While studying at the Bezalel Academy of Arts and Design in Jerusalem in 2010, Arthur Brutter joined the rest of the world in watching news coverage of the devastating earthquake in Haiti. It's estimated that 200,000 people died in the catastrophe.
"I looked at pictures of a school that was crushed in the earthquake in Haiti, and they really shocked me," Brutter told CNN.
So he decided to channel that shock and despair into something productive. With the help of his instructor, Ido Bruno, Brutter decided to devote a school project to protecting children from future disasters.

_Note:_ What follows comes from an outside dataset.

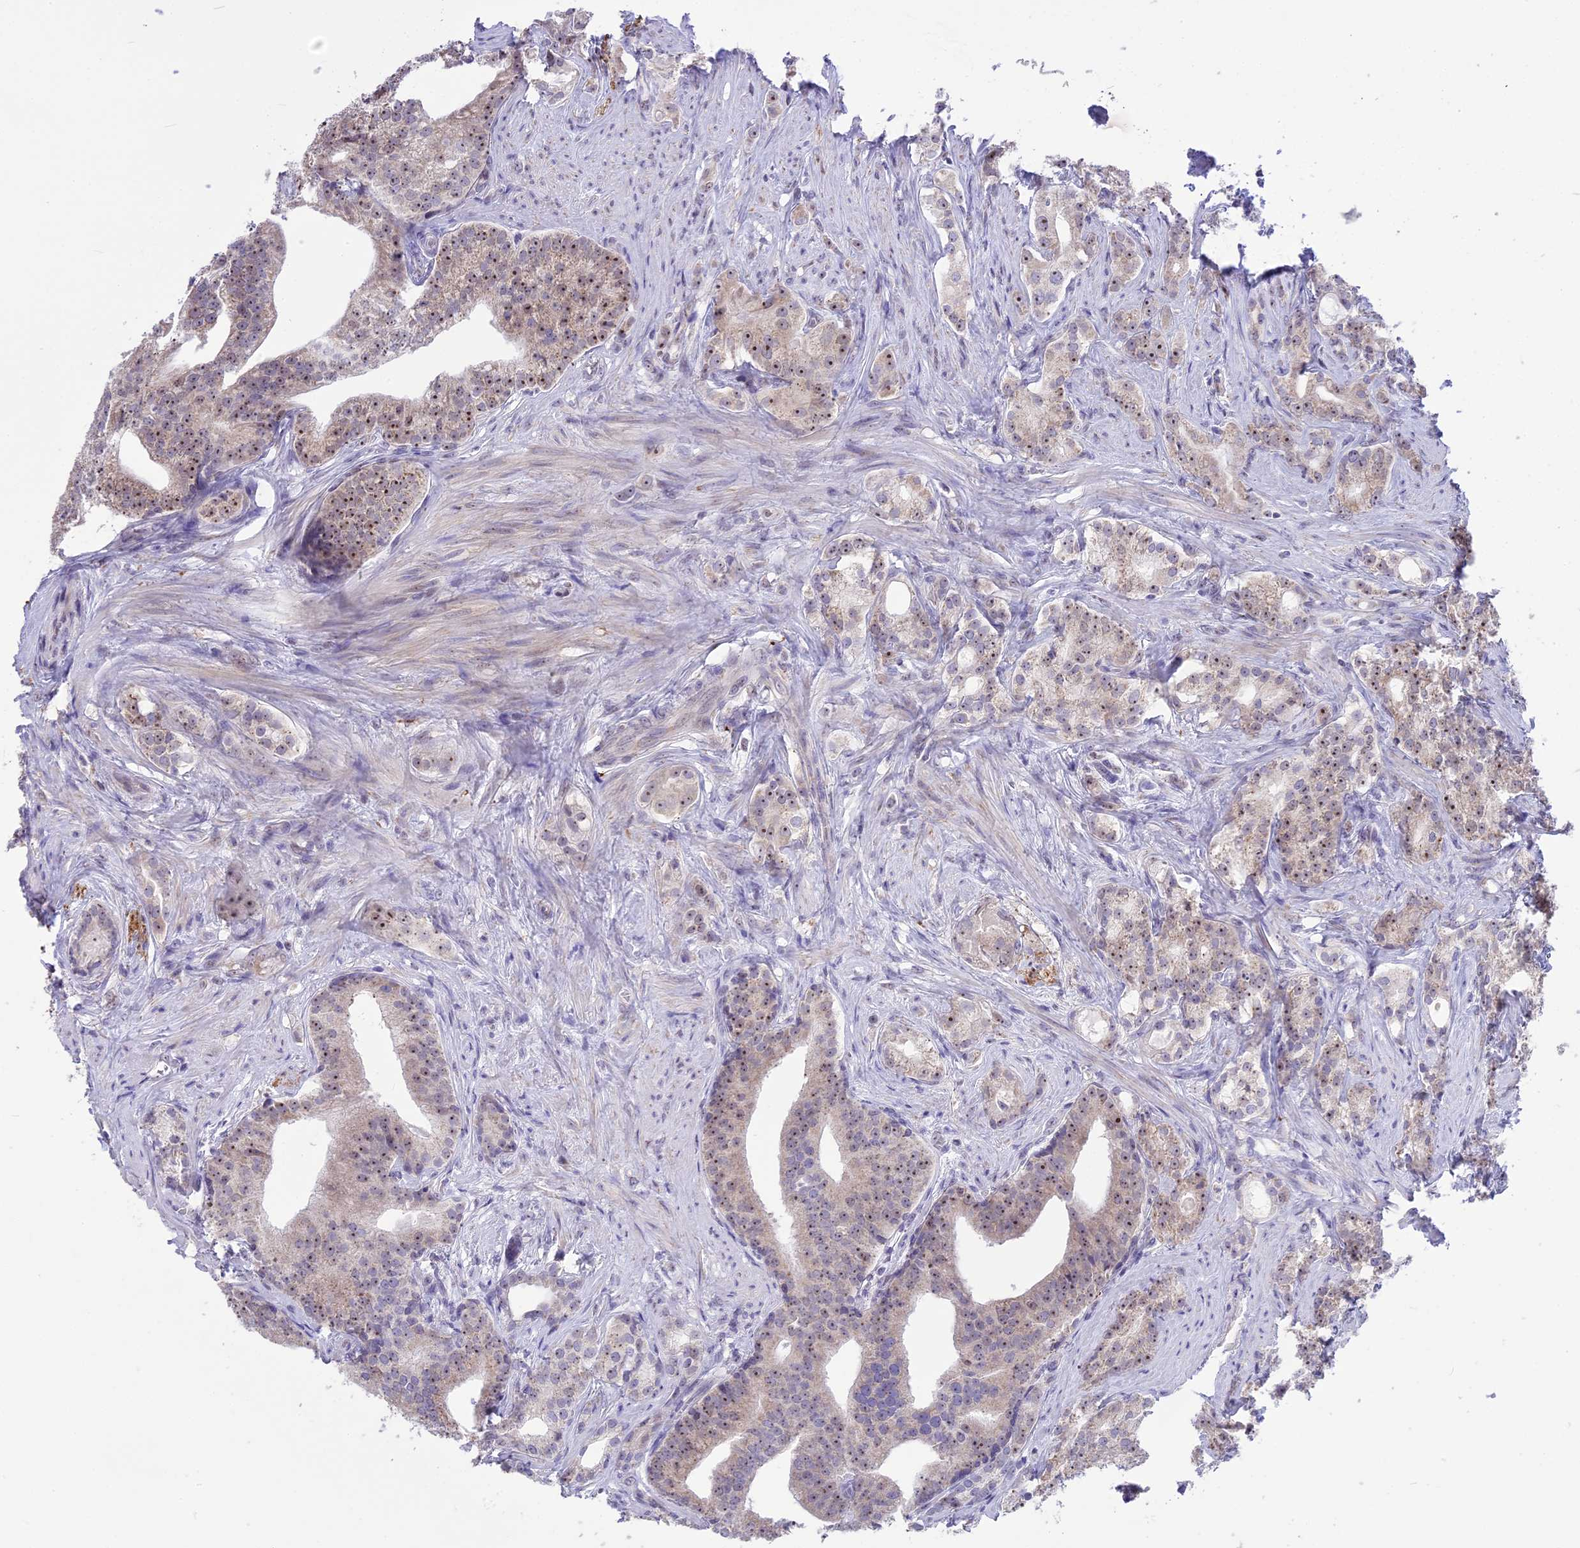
{"staining": {"intensity": "moderate", "quantity": "25%-75%", "location": "nuclear"}, "tissue": "prostate cancer", "cell_type": "Tumor cells", "image_type": "cancer", "snomed": [{"axis": "morphology", "description": "Adenocarcinoma, Low grade"}, {"axis": "topography", "description": "Prostate"}], "caption": "Immunohistochemical staining of prostate cancer (low-grade adenocarcinoma) reveals medium levels of moderate nuclear positivity in about 25%-75% of tumor cells.", "gene": "CMSS1", "patient": {"sex": "male", "age": 71}}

Traditional school desks are not built to absorb the impacts that a major earthquake can wreak, Brutter said. Since students are now instructed to crawl under a table when an earthquake hits, he surmised that the tables themselves may have led to or exacerbated injuries. Factor in the heightened risks posed by structurally unsound buildings like those typically found in underdeveloped countries, and the casualties can be immeasurable. But, thought Brutter, could they be preventable?
He and Bruno developed an earthquake-proof school desk that can withstand a one-ton impact, yet is light enough for two children to lift on their own.
Brutter said he and Bruno used geometry to calculate the ideal dimensions and weight of the table. They interviewed school directors and emergency responders around the world, including personnel who participated in rescue efforts in Turkey and Haiti. They considered several scenarios and the need to maintain an escape route, as well as daily maintenance practices at the schools. From their research, they were able to build a table that spreads weight evenly across the table's surface, ensuring that it holds its shape in the event of a disaster.
Since its invention in 2012, the table has been nominated for the Design of the Year award by the Design Museum in London. It was also acquired by New York's Museum of Modern Art for its permanent architecture and design collection.